As medidas tomadas pela Bélgica em favor das Forges de Clabecq, designadamente:

—    uma entrada de capital de 1,5 mil milhões de francos belgas,

—    as garantias de Estado para os empréstimos Belfin e SNCI,

—    a remissão de créditos num montante de 802,3 milhões de francos belgas (302,2 milhões de francos belgas no caso da SA Forges Finances e 500 milhões de francos belgas no caso da SWS),

—    os financiamentos intercalares num montante de 700 milhões de francos belgas,

constituem auxílios nos termos do disposto no n.° 2 do artigo 1.° [do código dos auxílios].

Artigo 2.°

Os auxílios referidos no artigo 1.° são incompatíveis com o mercado comum dado que não são conformes ao disposto nos artigos 2.° a 5.° [do código dos auxílios], tal como previsto no n.° 2 do artigo 1.° [do referido código], sendo, por conseguinte, proibidos por força da alínea c), do artigo 4.° do Tratado.

■ **MATERIAL FORNECIDO**
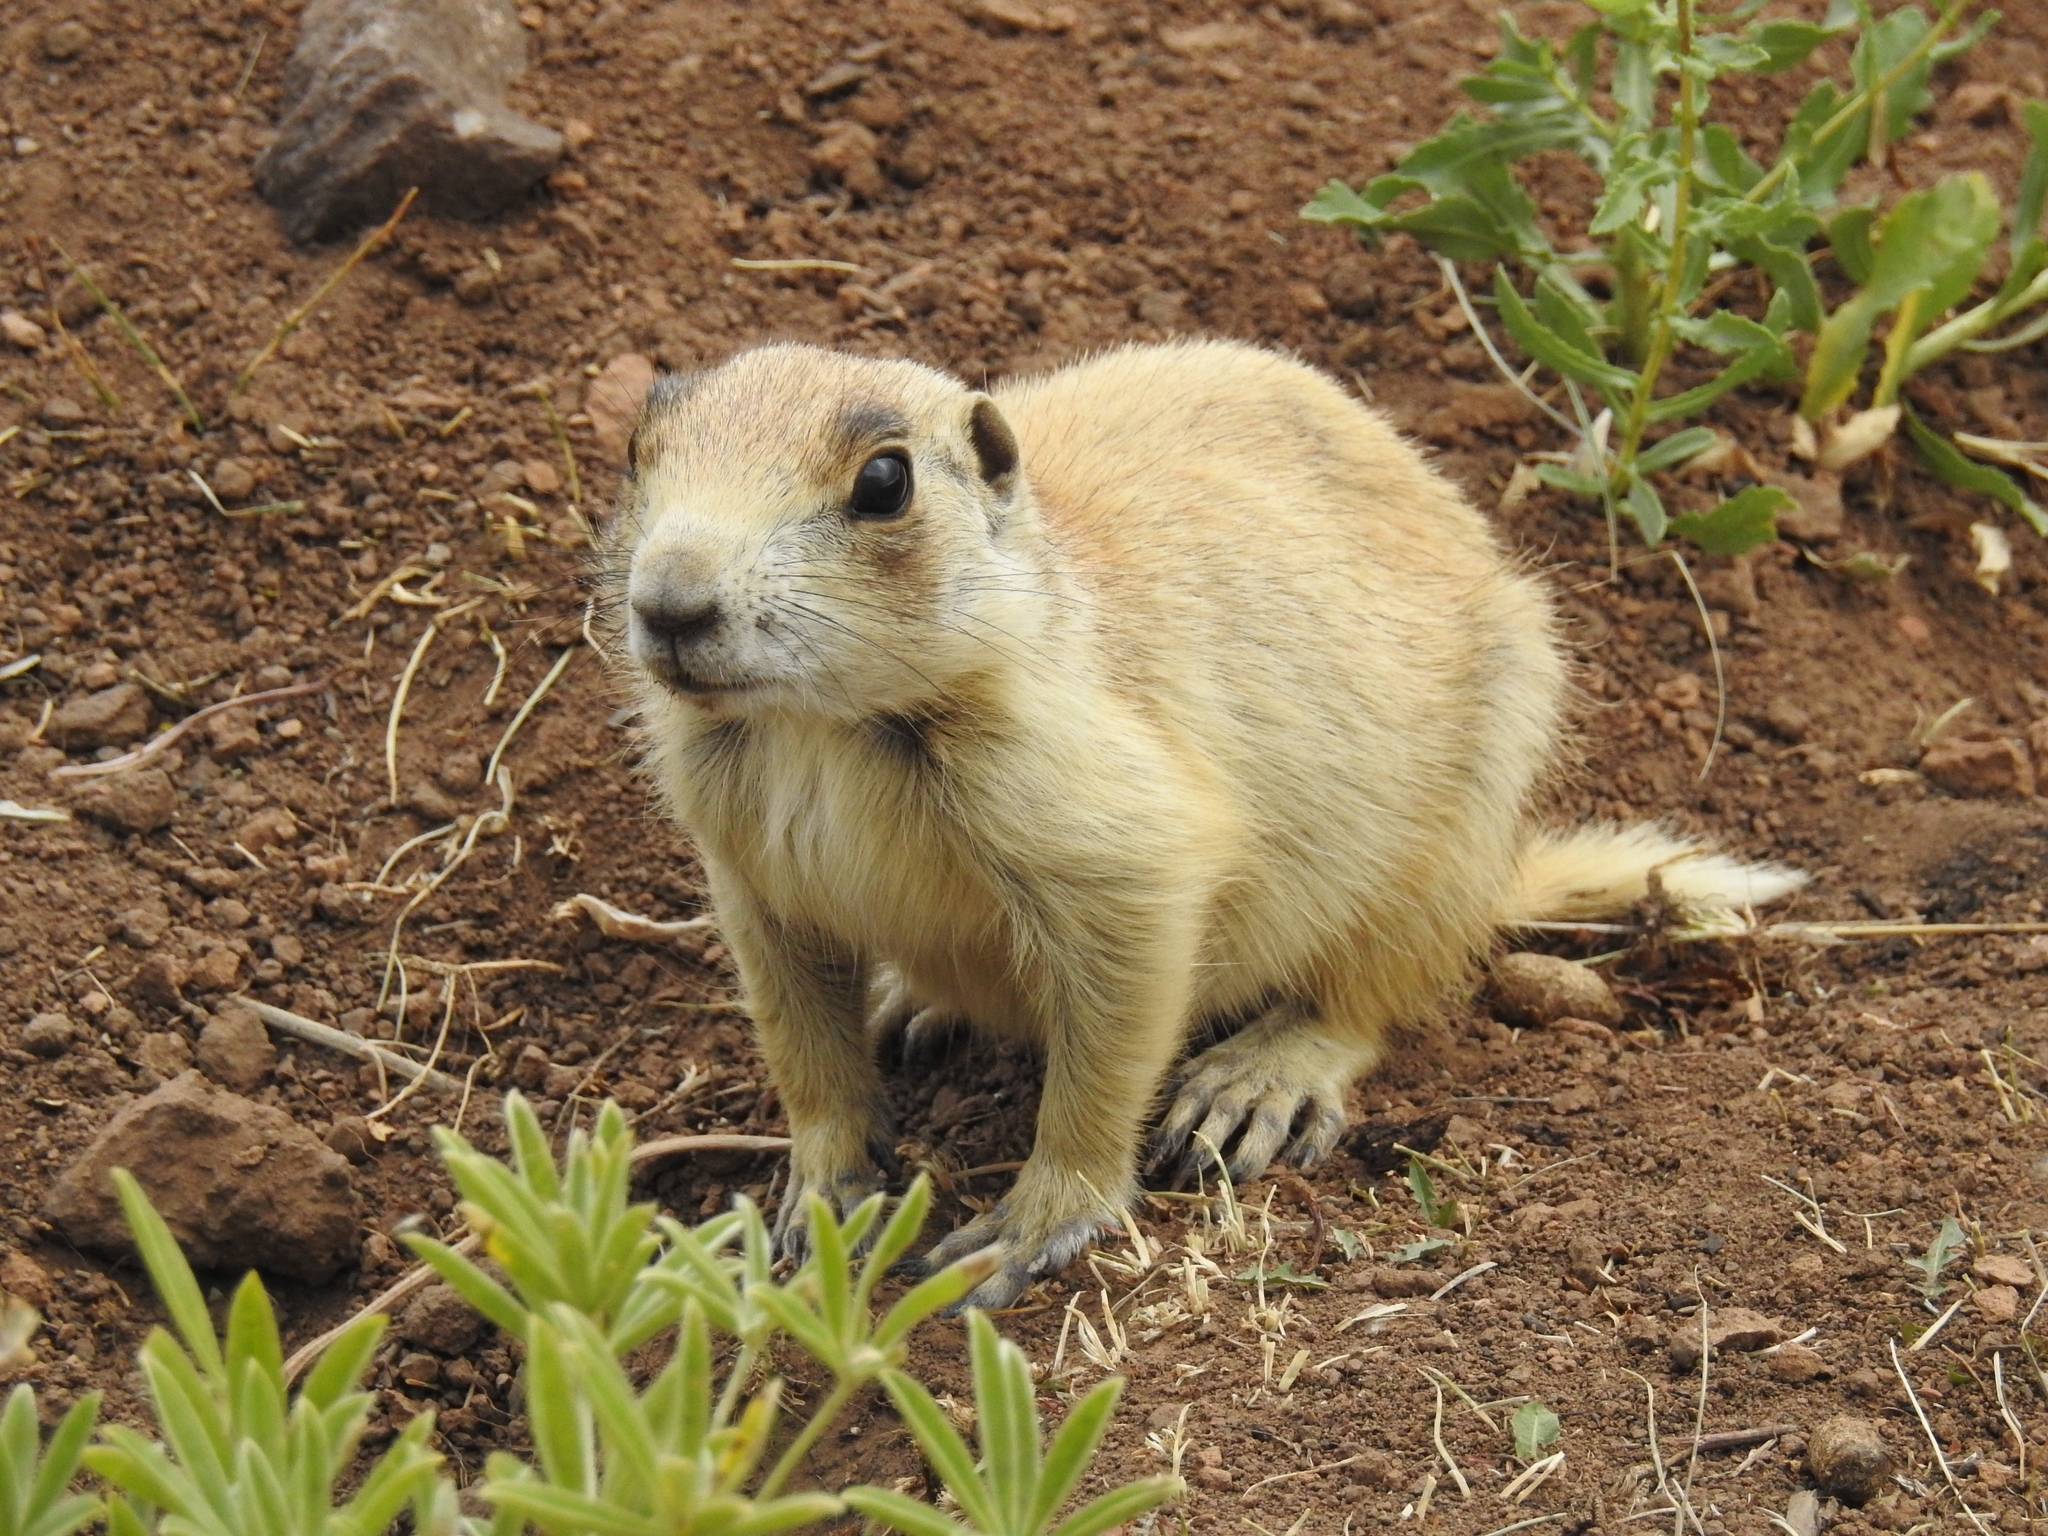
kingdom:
...
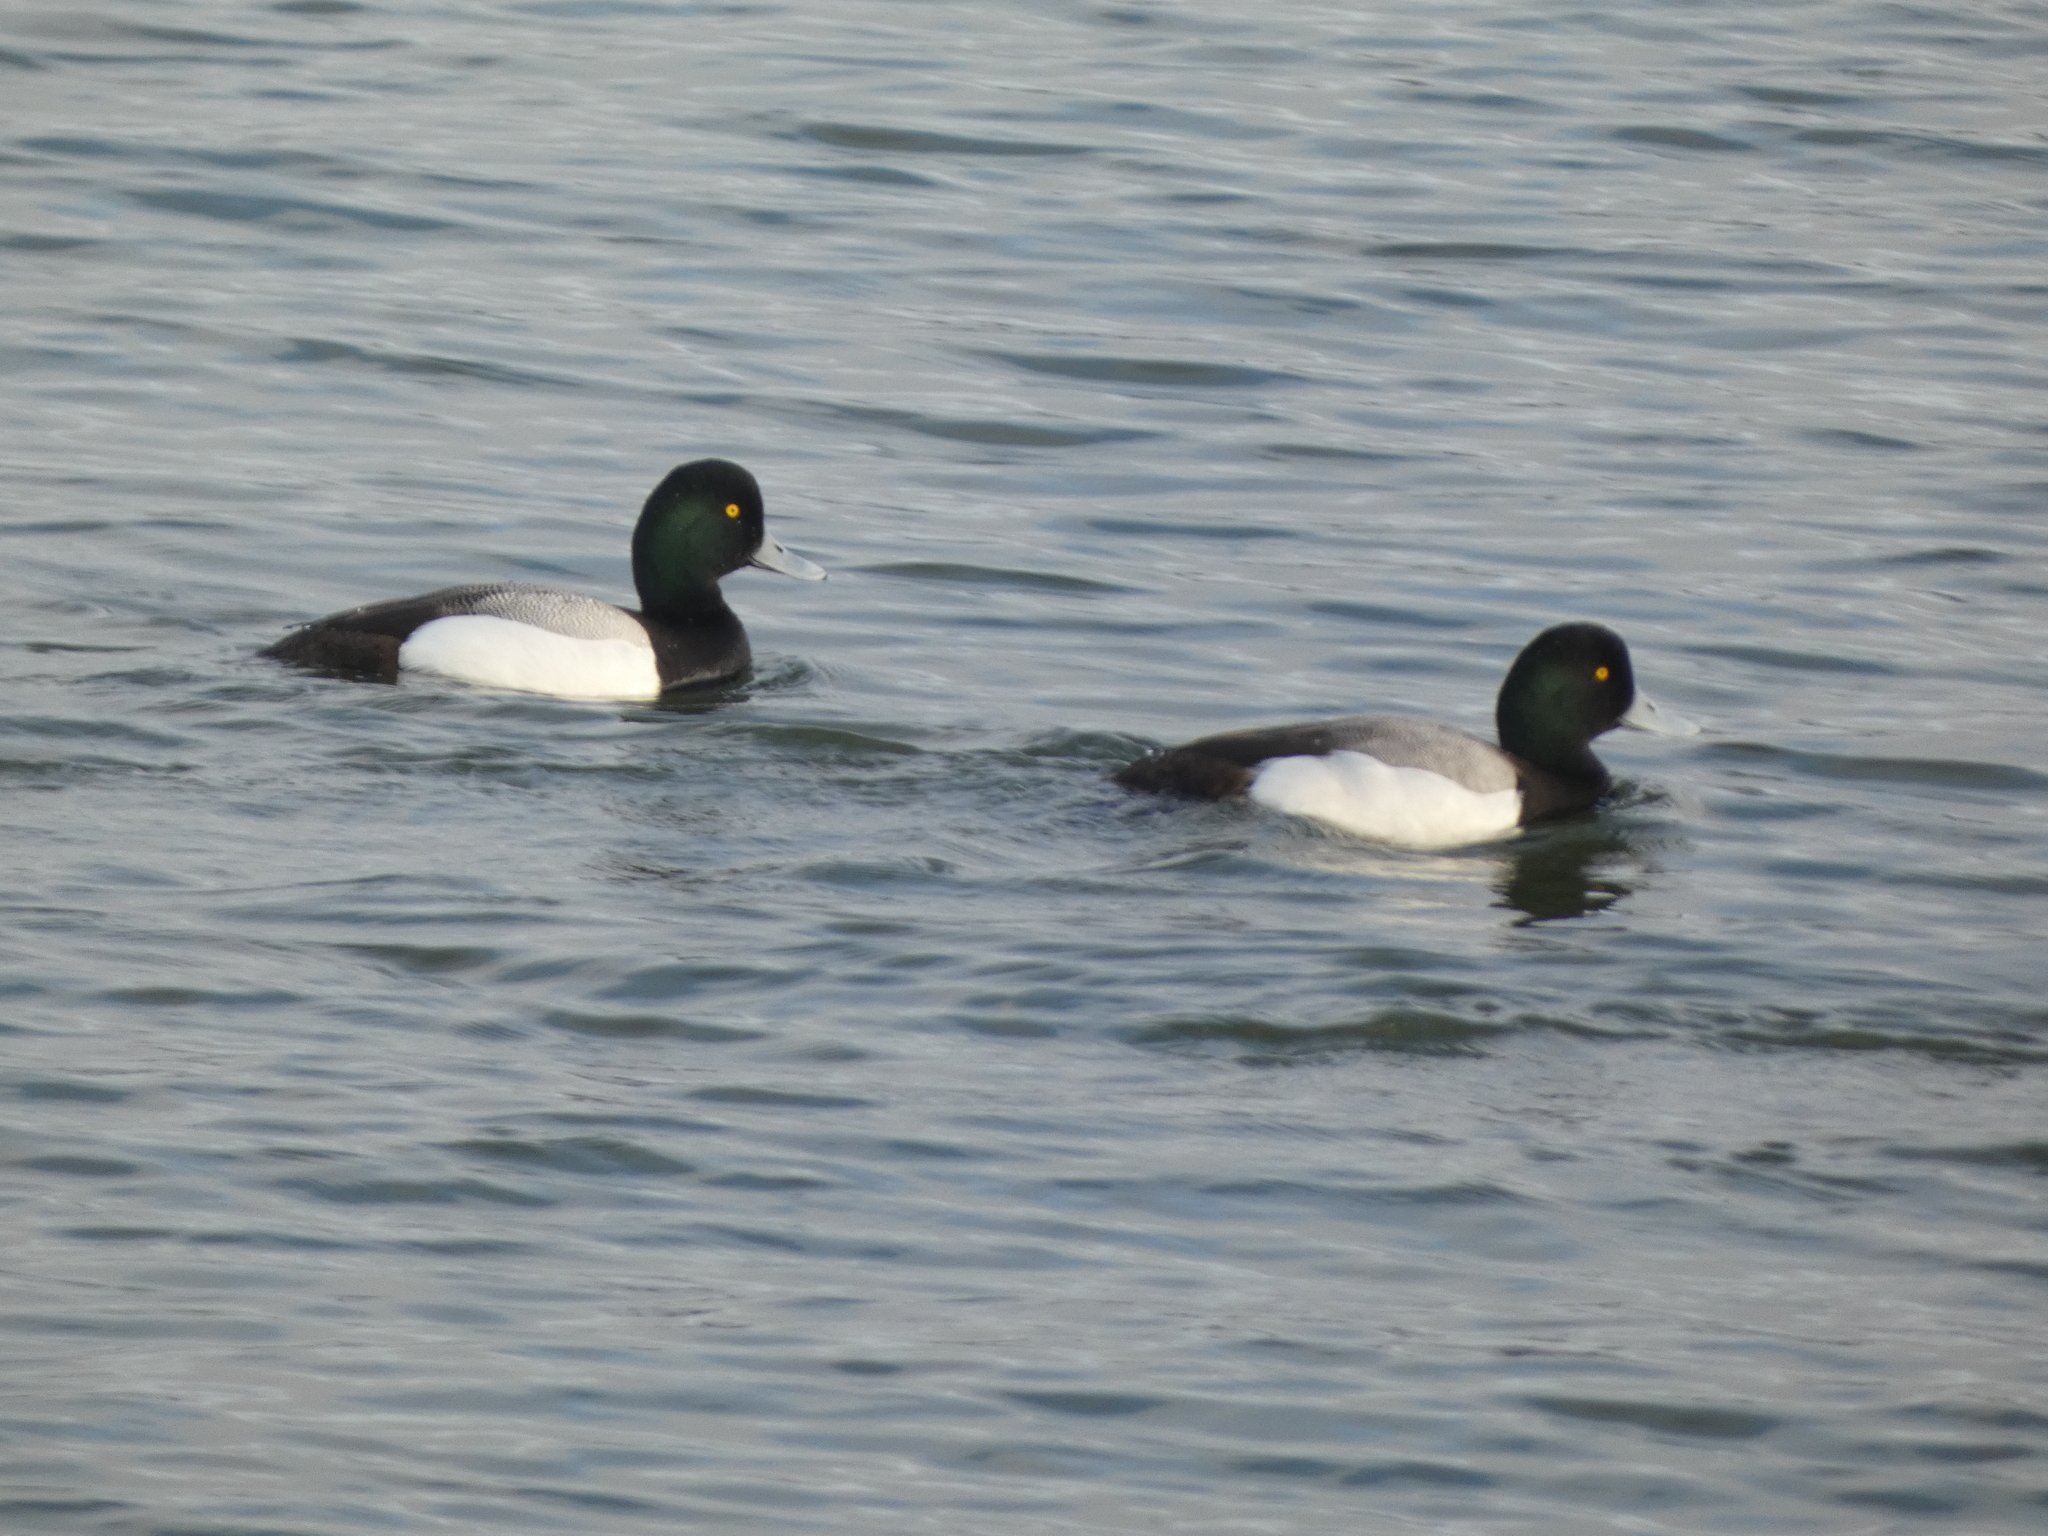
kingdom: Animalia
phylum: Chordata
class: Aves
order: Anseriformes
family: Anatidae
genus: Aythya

■ **EXERCÍCIO ESCRITO**
Segundo a página sobre as Forges de Clabecq, qual foi o montante dos financiamentos intercalares concedidos pela Bélgica?

■ **RESPOSTA DO EXERCÍCIO**
700 milhões de francos belgas.